§ Your task: Search term "scroll": please copy every line of the records below that contains it.

Task data section start

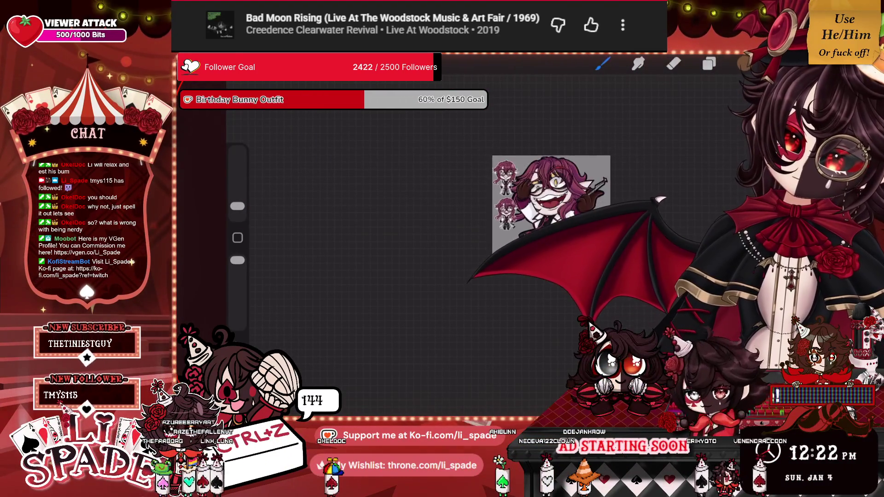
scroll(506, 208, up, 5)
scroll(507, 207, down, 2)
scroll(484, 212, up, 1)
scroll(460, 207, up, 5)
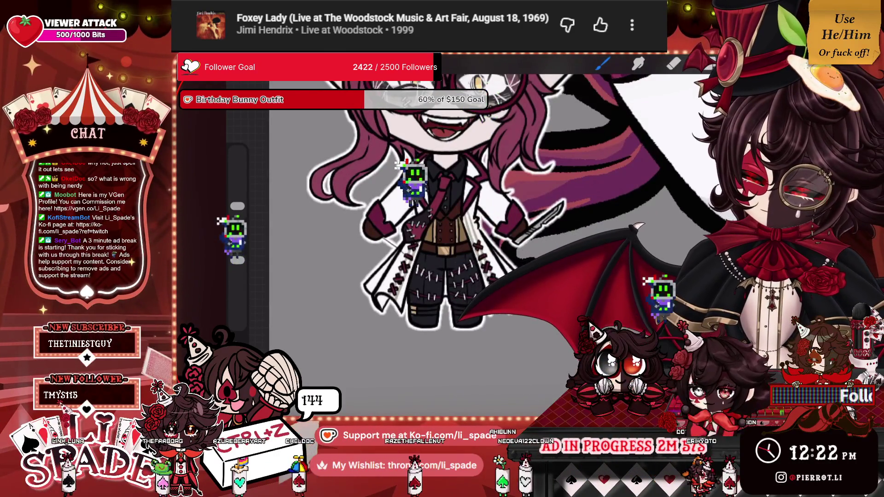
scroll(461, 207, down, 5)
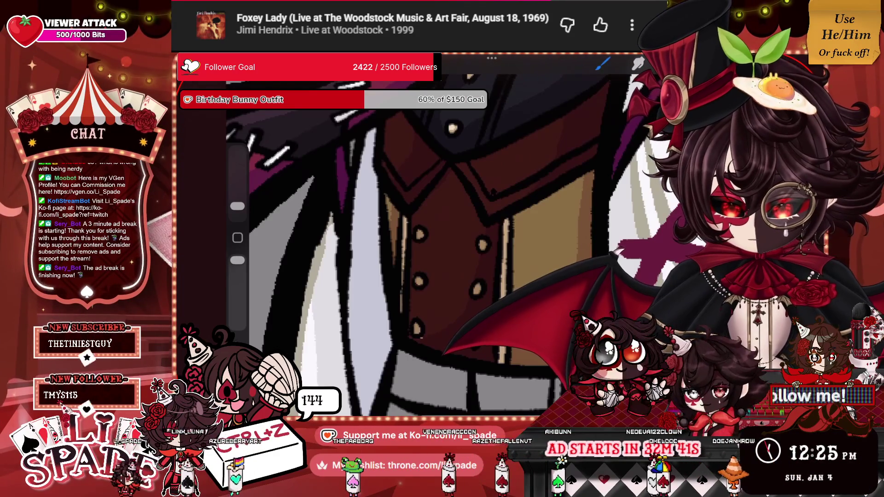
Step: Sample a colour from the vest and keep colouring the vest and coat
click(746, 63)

Task data section end
Task data section start

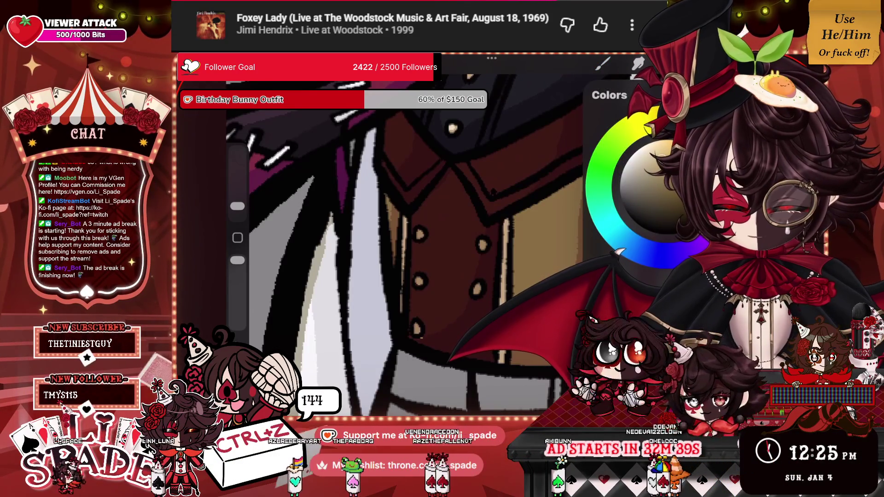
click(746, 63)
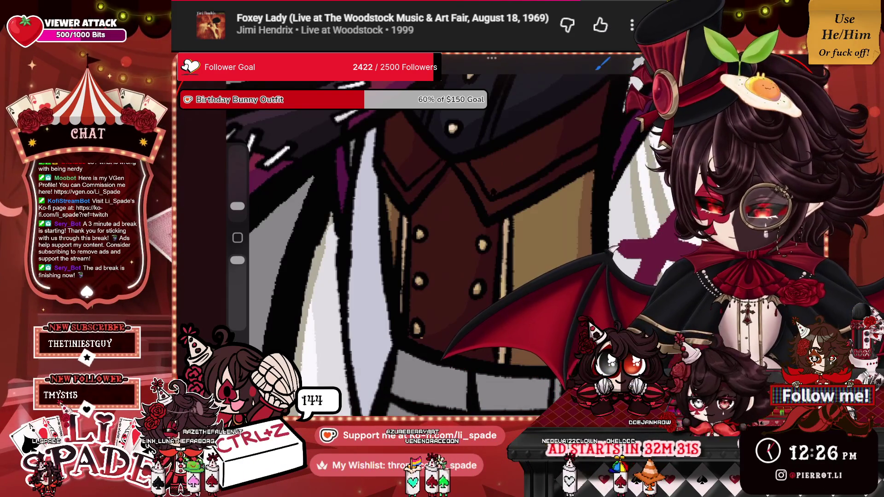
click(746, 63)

Task data section end

§ Task solution:
scroll(506, 208, up, 5)
scroll(507, 207, down, 2)
scroll(484, 212, up, 1)
scroll(460, 207, up, 5)
scroll(461, 207, down, 5)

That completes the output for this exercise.